Speaking in front of a group of people is considered to be the number one fear of the average person. This is quite amazing; especially as number two is death! As Jerry Seinfield once said, that means to the average person if you have to be at a funeral, you would rather be in the coffin than doing the eulogy!
The fear of public speaking will prevent you from achieving your true potential as a business leader.
But imagine if you were comfortable presenting in public and took every opportunity presented. What could this do for you and your business?
I am a little odd as I have developed a love for public speaking and performing! But like everyone else I have been crippled by nerves in the past. Now thankfully it is more of an excited buzz (that is what I choose to tell myself anyway!).
The reason we feel so fearful is that we have part of our brain that deals with our protection and it does not understand the difference between something that is truly life threatening and something that is creating the fear, fight or flight response for other reasons.
We have existed on the planet for well over 100,000 years and for the most part human experience has been based around hunting, protection and other basic urges and needs. There is part of our mind that is still attuned to this and when we stand up in front of a group of people it fears we are in mortal danger!
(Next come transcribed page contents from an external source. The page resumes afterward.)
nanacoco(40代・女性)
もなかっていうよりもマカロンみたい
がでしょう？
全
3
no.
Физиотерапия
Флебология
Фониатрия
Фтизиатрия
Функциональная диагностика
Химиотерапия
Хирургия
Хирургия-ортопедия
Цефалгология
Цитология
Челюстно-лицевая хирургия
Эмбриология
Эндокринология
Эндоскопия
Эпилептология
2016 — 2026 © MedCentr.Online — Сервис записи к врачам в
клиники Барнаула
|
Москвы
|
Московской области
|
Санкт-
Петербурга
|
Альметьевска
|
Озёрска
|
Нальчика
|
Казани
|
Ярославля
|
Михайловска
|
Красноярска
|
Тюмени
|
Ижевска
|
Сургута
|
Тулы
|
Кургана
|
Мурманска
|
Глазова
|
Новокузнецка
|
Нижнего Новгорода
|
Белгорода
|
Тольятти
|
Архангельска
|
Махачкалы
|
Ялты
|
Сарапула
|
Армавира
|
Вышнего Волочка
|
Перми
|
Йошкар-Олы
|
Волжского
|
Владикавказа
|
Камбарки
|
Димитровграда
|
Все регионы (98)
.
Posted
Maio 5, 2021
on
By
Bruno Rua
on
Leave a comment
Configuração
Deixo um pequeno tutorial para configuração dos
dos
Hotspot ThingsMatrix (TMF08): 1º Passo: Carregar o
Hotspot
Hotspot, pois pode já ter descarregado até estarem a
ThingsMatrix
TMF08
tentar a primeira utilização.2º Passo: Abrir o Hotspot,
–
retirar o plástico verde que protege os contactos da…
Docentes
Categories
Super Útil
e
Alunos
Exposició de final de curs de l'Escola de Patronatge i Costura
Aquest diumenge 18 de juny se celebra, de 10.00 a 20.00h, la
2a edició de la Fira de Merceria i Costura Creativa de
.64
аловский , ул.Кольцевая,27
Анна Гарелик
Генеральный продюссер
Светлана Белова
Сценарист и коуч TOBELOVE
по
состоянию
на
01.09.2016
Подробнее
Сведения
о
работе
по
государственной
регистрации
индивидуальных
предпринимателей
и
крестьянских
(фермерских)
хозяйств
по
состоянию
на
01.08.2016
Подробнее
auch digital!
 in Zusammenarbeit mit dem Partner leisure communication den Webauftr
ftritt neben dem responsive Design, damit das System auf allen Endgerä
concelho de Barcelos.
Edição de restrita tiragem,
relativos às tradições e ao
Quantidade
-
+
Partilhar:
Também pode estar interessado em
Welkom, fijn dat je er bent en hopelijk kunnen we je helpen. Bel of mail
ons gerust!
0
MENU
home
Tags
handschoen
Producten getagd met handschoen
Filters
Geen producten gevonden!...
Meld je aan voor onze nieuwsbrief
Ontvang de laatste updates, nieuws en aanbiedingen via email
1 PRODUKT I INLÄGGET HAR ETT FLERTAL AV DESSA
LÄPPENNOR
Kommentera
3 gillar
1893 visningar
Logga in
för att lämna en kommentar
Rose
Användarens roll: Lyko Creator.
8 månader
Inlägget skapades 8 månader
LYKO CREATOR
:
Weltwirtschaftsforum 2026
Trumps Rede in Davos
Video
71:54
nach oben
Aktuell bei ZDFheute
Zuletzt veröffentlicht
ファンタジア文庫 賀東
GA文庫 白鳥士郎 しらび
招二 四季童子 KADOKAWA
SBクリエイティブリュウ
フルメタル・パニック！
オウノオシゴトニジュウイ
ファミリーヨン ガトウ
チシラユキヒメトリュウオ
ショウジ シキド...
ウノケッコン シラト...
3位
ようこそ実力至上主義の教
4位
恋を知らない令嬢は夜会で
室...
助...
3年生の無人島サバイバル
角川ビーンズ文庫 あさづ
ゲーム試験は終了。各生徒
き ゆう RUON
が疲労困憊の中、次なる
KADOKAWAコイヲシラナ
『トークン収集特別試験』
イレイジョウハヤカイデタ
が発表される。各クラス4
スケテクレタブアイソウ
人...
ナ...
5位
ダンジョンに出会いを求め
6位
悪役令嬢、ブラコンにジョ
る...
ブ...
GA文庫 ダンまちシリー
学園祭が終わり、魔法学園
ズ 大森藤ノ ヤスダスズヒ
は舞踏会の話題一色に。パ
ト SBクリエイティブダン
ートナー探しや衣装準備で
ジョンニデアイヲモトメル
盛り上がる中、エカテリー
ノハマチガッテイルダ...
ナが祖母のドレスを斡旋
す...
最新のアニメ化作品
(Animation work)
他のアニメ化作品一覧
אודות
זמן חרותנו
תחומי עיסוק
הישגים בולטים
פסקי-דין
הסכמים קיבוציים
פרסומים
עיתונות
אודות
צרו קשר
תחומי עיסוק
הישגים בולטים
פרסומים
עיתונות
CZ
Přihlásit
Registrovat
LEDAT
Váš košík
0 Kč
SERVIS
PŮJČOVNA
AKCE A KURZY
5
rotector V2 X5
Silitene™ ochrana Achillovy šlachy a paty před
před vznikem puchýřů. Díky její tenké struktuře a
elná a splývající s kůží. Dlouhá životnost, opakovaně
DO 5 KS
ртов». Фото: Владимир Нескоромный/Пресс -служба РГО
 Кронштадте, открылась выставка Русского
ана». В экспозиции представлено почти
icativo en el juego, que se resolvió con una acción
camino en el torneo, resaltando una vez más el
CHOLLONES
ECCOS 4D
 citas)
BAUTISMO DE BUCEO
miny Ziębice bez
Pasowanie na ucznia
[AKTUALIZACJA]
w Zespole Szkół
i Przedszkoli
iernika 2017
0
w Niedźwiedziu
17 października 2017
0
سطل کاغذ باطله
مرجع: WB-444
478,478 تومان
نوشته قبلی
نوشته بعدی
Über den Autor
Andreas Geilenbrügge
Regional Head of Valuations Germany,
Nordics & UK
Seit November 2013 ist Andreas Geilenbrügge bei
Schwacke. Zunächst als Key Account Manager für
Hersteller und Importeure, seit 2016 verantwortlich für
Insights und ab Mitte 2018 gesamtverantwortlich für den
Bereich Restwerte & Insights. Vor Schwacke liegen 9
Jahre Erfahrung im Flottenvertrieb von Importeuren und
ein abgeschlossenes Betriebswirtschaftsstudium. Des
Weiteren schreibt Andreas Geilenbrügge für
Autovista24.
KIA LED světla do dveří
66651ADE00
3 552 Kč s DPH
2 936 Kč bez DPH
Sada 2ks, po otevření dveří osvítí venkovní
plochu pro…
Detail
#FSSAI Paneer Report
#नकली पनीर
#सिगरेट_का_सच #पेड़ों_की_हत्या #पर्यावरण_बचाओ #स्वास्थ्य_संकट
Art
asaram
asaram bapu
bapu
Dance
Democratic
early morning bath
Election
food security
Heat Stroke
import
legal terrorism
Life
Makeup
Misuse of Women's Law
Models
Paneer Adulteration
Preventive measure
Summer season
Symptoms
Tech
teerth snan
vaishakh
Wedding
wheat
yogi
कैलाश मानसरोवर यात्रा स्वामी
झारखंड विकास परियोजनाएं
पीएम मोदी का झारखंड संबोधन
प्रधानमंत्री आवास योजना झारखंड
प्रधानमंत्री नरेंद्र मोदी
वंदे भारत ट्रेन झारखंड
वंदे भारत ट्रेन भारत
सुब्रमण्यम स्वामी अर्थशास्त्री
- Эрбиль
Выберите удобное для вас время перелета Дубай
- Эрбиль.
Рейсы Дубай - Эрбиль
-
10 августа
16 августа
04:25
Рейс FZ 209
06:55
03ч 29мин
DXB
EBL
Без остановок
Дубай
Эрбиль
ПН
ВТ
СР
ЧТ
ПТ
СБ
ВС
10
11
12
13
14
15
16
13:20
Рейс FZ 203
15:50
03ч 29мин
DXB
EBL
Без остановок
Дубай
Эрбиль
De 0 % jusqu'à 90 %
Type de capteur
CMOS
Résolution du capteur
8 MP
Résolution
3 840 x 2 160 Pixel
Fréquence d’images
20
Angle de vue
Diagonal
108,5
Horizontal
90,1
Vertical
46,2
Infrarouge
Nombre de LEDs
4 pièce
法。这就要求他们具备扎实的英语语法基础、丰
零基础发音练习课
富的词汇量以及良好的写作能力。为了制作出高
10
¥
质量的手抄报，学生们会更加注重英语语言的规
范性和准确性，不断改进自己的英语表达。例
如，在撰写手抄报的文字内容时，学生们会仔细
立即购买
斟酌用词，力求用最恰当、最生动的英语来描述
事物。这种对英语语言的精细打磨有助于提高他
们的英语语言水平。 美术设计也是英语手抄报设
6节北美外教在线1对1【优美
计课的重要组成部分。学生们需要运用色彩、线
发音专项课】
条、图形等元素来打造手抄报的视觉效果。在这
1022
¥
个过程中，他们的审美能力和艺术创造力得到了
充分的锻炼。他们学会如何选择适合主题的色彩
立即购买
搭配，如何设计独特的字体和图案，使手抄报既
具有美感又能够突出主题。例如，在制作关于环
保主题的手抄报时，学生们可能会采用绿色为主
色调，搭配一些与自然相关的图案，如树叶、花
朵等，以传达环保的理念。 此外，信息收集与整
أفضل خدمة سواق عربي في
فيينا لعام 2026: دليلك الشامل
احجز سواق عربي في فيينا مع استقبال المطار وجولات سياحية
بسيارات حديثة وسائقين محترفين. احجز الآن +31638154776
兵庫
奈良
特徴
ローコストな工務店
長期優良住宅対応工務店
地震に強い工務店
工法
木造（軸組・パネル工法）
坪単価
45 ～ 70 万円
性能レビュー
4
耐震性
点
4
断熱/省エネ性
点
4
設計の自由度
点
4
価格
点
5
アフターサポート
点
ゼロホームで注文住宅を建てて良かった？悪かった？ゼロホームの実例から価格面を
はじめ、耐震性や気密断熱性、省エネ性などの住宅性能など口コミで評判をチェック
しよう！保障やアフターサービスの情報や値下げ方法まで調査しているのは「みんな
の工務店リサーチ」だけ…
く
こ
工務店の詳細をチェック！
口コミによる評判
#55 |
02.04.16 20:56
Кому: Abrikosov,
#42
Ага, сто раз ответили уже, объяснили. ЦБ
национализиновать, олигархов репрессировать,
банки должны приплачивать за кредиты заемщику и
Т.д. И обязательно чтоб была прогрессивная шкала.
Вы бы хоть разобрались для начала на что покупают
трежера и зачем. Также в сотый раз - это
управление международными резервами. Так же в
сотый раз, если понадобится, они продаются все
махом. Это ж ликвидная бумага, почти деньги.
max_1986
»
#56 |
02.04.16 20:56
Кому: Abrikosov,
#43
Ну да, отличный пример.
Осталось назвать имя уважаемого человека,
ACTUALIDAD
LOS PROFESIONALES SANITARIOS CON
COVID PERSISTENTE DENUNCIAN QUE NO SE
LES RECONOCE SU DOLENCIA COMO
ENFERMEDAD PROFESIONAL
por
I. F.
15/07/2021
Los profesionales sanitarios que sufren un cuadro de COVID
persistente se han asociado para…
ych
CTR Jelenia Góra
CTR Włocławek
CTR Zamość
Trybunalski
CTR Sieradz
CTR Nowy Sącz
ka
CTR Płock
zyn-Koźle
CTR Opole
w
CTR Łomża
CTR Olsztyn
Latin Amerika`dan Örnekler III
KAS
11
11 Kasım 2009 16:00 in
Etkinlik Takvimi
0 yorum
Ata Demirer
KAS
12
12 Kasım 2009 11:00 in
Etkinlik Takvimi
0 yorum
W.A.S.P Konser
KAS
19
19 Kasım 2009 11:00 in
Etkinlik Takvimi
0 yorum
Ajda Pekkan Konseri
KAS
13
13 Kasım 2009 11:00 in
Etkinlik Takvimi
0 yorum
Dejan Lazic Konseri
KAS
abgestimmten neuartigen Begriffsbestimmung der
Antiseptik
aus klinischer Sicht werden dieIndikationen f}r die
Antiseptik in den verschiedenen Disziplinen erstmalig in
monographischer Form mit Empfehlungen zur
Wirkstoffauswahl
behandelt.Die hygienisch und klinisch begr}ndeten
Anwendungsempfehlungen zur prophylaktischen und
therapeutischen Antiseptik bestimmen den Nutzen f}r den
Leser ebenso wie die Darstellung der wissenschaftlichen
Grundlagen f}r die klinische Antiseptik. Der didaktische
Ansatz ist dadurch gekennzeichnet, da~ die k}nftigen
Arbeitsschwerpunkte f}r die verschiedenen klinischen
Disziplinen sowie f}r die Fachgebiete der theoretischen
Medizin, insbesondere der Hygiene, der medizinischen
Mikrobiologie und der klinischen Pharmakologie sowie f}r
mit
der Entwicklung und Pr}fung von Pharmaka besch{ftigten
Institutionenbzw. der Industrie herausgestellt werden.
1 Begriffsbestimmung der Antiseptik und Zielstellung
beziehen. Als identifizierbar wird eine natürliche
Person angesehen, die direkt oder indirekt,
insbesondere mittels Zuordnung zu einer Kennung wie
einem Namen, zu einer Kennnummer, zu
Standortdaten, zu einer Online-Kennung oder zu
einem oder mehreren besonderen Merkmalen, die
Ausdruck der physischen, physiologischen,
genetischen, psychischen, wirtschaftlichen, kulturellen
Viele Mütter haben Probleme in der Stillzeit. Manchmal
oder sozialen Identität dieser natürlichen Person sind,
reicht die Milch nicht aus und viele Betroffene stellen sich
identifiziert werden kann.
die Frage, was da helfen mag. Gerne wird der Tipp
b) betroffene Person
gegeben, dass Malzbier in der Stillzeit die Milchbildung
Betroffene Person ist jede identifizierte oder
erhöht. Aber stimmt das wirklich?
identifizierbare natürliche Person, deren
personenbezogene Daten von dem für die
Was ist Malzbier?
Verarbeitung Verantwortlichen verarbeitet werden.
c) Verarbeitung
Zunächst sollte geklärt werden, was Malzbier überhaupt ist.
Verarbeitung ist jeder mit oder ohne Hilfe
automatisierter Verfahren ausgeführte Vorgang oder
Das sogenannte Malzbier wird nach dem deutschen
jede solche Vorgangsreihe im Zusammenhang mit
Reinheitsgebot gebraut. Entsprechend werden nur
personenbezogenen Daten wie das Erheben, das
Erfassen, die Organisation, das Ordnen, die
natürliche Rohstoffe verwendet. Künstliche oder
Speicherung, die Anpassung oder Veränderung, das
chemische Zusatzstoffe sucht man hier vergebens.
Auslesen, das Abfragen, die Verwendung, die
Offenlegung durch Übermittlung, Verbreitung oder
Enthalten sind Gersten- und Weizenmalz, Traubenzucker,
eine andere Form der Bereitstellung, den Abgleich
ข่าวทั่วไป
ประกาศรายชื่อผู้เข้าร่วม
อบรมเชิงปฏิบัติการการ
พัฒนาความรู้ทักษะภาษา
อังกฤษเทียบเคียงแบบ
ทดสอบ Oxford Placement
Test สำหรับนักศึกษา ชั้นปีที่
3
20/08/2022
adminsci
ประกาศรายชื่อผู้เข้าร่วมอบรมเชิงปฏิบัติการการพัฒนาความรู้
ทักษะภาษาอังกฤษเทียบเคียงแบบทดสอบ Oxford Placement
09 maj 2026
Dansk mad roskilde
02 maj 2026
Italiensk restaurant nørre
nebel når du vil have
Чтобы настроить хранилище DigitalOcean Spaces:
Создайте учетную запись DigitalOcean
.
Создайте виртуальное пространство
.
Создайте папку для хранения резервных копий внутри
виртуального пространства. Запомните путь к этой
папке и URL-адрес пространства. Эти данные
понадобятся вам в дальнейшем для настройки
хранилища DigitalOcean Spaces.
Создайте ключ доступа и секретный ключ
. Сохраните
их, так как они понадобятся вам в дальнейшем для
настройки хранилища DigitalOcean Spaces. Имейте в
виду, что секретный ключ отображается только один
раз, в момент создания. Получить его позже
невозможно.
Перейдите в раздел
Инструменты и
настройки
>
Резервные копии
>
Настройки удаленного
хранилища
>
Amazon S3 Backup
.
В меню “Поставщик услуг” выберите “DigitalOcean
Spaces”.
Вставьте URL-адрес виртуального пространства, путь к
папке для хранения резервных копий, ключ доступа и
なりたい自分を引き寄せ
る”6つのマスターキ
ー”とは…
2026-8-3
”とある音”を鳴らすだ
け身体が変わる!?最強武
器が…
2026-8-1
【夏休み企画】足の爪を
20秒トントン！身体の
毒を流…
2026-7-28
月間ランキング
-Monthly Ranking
So a big part of confidence building is around soothing and calming this part of our brain. So we firstly need to get a sense of perspective. Our lives do not depend on one presentation. The audience do not wish us harm, in fact they wish us well. So we need to intercept and change our internal dialogue to be a more helpful one. This also means stopping any internal or external comments such as “I can’t present”, “I am going to bore people”, “I am really nervous” etc.
As well as adapting our internal and external dialogue, an important way to gain confidence is to relive past experiences when things have gone well. This relates to a technique (from Neuro Linguistic Programming) called anchoring. I use a process called “The Circle of Excellence” for myself and my clients and this is a brilliant way of bringing memories back to help you in a new situation.
My final piece of advice for this blog is to do some work beforehand on visualisation. Your unconscious mind does not know the difference between real events and imagined ones. So for a few days before, spend time visualising what your event would be like if it went really well! You can give yourself a bank of confidence building experiences, just by lying in your bed last thing before going to sleep!